Prompt Testing
Skill for testing, comparing, and measuring prompt performance.
Documentation
-
metrics.md - Performance metrics definition
-
methodology.md - A/B testing protocol
Testing Workflow
-
DEFINE └── Test objective └── Metrics to measure └── Success criteria
-
PREPARE └── Variants A and B └── Test dataset └── Baseline (if existing)
-
EXECUTE └── Run on dataset └── Collect results └── Document observations
-
ANALYZE └── Calculate metrics └── Compare variants └── Identify patterns
-
DECIDE └── Recommendation └── Statistical confidence └── Next iterations
Performance Metrics
Quality
Metric Description Calculation
Accuracy Correct responses Correct / Total
Compliance Format adherence Compliant / Total
Consistency Response stability 1 - Variance
Relevance Meeting the need Average score (1-5)
Efficiency
Metric Description Calculation
Tokens Input Prompt size Token count
Tokens Output Response size Token count
Latency Response time ms
Cost Price per request Tokens × Price
Robustness
Metric Description Calculation
Edge Cases Edge case handling Passed / Total
Jailbreak Resist Bypass resistance Blocked / Attempts
Error Recovery Error recovery Recovered / Errors
Test Format
Test Dataset
{ "name": "Test Dataset v1", "description": "Dataset for testing prompt XYZ", "cases": [ { "id": "case_001", "type": "standard", "input": "Test input", "expected": "Expected output", "tags": ["basic", "format"] }, { "id": "case_002", "type": "edge_case", "input": "Edge input", "expected": "Expected behavior", "tags": ["edge", "error"] } ] }
Test Report
A/B Test Report: {{TEST_NAME}}
Configuration
| Parameter | Value |
|---|---|
| Date | {{DATE}} |
| Dataset | {{DATASET}} |
| Cases tested | {{N_CASES}} |
| Model | {{MODEL}} |
Tested Variants
Variant A (Baseline)

### What this task involves:
Copy out the prompt-testing page, everything from "Documentation" down to "Baseline (if existing)", and swap "Success criteria" for "Pass criteria".

### Dataset content:
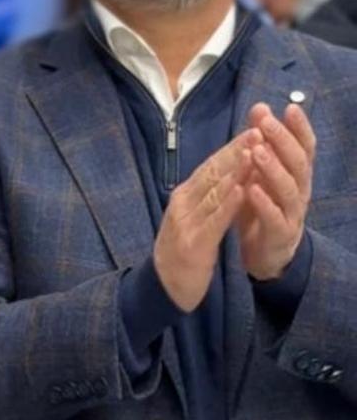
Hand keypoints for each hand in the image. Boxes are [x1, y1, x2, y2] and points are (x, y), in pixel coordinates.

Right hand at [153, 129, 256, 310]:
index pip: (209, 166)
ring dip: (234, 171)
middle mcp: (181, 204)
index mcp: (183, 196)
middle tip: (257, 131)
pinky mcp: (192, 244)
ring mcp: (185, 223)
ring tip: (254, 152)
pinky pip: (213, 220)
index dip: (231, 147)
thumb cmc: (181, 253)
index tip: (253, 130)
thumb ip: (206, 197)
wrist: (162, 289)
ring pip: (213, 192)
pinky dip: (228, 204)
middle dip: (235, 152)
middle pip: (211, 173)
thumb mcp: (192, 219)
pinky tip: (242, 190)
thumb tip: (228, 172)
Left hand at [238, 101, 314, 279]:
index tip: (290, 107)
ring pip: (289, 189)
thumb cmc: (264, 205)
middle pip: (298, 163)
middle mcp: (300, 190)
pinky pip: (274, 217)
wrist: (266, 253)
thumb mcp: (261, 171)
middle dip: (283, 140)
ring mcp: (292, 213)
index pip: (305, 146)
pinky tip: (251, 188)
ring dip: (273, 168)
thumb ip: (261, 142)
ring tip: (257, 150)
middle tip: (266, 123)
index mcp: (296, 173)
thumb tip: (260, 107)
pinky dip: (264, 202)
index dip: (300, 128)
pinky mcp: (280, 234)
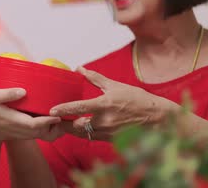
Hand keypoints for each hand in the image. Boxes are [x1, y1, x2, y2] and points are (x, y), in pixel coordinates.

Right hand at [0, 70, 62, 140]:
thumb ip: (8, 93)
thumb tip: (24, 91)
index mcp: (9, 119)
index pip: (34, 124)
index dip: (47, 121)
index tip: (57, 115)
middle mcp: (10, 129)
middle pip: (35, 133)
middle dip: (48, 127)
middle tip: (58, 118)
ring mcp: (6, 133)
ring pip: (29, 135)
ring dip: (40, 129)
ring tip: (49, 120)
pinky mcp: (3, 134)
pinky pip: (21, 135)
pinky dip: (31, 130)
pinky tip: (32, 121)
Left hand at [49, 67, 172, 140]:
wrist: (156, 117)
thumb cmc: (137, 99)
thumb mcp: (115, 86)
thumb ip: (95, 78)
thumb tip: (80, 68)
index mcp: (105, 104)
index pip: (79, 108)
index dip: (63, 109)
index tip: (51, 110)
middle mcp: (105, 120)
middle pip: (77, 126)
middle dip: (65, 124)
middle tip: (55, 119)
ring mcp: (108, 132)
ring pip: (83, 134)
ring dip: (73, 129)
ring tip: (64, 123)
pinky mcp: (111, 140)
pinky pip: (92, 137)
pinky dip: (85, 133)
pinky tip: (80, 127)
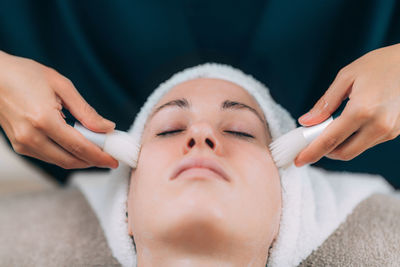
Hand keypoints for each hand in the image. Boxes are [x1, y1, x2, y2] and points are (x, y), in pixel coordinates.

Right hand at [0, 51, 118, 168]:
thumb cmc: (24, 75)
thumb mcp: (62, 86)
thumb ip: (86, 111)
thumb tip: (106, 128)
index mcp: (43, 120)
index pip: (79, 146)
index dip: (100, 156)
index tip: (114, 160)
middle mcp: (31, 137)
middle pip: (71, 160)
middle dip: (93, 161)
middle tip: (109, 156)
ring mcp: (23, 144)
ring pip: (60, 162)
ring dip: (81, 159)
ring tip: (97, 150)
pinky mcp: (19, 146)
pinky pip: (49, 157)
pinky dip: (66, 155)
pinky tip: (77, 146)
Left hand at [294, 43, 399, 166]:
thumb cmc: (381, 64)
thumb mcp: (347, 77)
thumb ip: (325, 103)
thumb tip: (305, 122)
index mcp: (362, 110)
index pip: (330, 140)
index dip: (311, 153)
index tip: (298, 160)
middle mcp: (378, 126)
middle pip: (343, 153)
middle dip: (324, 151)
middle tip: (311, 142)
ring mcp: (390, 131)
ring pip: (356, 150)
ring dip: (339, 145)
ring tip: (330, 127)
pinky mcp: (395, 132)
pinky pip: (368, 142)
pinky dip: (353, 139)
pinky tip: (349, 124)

### Task solution:
Documentation
-
metrics.md - Performance metrics definition
-
methodology.md - A/B testing protocol
Testing Workflow
-
DEFINE └── Test objective └── Metrics to measure └── Pass criteria
-
PREPARE └── Variants A and B └── Test dataset └── Baseline (if existing)